Procurada, a Anvisa não se manifestou.
- As tarefas da Conep devem ser reestudadas para que se possa ter um monitoramento das pesquisas em andamento e auditoria, caso necessário, por esse órgão, que normalmente controla e avalia a priori os projetos. - diz Paulo Antônio Fortes, presidente da Sociedade Brasileira de Bioética e professor da Faculdade de Saúde Pública da USP.
- O que se vê é que, uma vez aprovado o protocolo, não há acompanhamento dos testes, a menos que aconteça algum efeito adverso - diz Jorge Beloqui, soropositivo pioneiro da luta contra a Aids que durante seis anos (de 1999 a 2005) foi membro da Conep representando os usuários de medicamentos.
- Não há um sistema eficaz para o monitoramento. O projeto, uma vez aprovado, passa a ser executado.

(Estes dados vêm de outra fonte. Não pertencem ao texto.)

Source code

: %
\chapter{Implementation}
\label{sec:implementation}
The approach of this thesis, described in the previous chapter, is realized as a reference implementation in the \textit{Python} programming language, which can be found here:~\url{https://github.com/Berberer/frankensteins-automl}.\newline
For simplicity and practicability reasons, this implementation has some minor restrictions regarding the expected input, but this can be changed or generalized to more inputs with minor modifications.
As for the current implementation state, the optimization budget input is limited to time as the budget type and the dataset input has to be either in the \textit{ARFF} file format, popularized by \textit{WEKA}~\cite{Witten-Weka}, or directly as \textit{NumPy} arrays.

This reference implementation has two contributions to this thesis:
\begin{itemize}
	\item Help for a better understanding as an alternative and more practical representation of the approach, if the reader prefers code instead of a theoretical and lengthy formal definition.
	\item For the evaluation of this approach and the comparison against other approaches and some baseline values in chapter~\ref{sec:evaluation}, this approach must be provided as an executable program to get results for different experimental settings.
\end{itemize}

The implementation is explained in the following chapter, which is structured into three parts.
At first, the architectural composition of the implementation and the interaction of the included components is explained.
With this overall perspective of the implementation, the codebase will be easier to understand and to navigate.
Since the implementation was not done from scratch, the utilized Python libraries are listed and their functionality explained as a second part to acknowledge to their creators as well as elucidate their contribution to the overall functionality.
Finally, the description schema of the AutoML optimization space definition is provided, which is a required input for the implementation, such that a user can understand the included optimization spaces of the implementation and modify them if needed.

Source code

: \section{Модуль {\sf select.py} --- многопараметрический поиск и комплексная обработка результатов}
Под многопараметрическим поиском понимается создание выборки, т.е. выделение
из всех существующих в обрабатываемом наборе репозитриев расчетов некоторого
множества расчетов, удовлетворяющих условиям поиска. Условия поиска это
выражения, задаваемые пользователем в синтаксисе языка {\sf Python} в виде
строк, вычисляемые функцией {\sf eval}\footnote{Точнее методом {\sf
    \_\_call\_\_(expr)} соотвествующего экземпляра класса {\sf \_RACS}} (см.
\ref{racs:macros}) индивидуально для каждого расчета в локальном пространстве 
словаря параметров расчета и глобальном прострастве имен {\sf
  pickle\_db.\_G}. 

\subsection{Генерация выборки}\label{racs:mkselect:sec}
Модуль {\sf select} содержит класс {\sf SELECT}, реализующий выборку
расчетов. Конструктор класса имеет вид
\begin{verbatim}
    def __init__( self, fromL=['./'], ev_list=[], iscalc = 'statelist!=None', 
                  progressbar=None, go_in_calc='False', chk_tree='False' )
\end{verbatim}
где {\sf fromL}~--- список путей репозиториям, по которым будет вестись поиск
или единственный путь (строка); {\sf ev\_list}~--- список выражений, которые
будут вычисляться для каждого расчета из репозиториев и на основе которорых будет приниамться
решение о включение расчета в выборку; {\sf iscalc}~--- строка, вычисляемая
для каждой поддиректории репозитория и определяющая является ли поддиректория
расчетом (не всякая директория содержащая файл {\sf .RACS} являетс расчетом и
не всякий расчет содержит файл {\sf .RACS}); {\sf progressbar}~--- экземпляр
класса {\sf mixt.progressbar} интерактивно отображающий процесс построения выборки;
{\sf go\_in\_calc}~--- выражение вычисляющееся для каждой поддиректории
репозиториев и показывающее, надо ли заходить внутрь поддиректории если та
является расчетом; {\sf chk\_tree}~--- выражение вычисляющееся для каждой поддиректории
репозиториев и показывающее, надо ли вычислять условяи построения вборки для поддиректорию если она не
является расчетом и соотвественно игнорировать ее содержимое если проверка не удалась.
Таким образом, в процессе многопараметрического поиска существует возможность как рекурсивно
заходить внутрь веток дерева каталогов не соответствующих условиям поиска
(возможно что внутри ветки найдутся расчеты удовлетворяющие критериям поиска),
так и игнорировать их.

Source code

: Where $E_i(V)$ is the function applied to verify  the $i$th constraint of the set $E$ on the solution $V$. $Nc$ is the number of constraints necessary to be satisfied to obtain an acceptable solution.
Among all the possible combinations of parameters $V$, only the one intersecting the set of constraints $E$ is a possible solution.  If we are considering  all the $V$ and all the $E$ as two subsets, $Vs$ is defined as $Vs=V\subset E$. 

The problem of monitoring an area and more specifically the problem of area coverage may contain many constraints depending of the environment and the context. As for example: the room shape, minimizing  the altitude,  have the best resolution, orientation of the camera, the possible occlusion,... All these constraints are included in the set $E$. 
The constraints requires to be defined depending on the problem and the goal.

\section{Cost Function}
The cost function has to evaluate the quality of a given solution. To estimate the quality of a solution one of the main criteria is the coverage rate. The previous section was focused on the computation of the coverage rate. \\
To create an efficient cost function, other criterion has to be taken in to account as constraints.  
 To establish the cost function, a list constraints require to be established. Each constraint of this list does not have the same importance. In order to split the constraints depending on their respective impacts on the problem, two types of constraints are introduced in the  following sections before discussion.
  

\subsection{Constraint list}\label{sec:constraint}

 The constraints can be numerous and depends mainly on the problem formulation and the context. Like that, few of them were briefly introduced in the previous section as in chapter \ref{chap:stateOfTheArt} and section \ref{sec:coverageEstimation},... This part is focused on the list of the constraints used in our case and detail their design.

A ética fica por conta do pesquisador ou da equipe de pesquisadores, sem a avaliação periódica de uma comissão independente. - diz a professora de Estatística e ex-membro da Conep Sonia Vieira, autora do ensaio "Experimentação com seres humanos". - Não temos sequer a obrigatoriedade de relatórios periódicos no decorrer da pesquisa.
Os problemas começam com a disponibilidade de números sólidos sobre o assunto, o que não existe. O banco de dados do Sistema Nacional de Informação sobre Ética em Pesquisa envolvendo Seres Humanos (Sisnep) não traz dados consolidados e não informa quantos brasileiros estão hoje servindo de cobaias humanas. Quando se clica no Estado do Rio, aparece uma lista com 987 procedimentos diversos de pesquisa aprovados pelo órgão.
O site Clinicaltrials.org é um banco de dados ligado ao National Institutes of Health (NIH) - a maior agência de pesquisas médicas do governo dos EUA - que reúne informações sobre todos os testes clínicos ao redor do mundo. Para que o laboratório farmacêutico possa registrar o novo medicamento no fim da pesquisa, ele precisa antes registrar no site as informações sobre os testes. Ali, descobre-se que o Brasil é hoje o local de realização de 2.293 testes de novos medicamentos de praticamente toda a grande indústria farmacêutica contra doenças que vão da epilepsia à disfunção erétil.
Os laboratórios que hoje fazem testes no Brasil (e praticamente todos fazem) garantem que seguem as melhores práticas internacionais sobre o tema. O mesmo garante Victor Harada, diretor-presidente da Associação Brasileira das CROs (Abracro).
- As autoridades brasileiras são tão rigorosas que o tempo de aprovação de um processo no Conep leva muito mais tempo no Brasil, cerca de seis meses, do que em outros países, o que acaba prejudicando a pesquisa - diz Harada.
Em declaração enviada por e-mail, o laboratório Pfizer afirma: "A Pfizer realiza estudos clínicos no Brasil, e, assim como em todos os países onde atua, a companhia segue rigorosamente as normas que regem a realização dessas pesquisas. Atualmente, a Pfizer possui 43 moléculas para o tratamento de doenças diversas, que estão sendo pesquisadas em 79 estudos clínicos de 369 centros de pesquisas brasileiros, envolvendo 8.744 pacientes."
Segundo a diretora médica da AstraZeneca, Telma Santos, via e-mail, "grande parte das pesquisas é gerenciada e monitorada diretamente pela AstraZeneca, que faz 25 estudos com cerca de 1.670 pessoas no Brasil". A Sanofi-Aventis enviou a seguinte declaração por e-mail: "A Sanofi-Aventis tem o compromisso de realizar estudos clínicos com os mais elevados padrões de qualidade, sempre mantendo os valores éticos e a conformidade regulatória visando à proteção dos participantes da pesquisa. As normas éticas são as mesmas aplicadas em qualquer estudo clínico realizado pela empresa em qualquer lugar no mundo."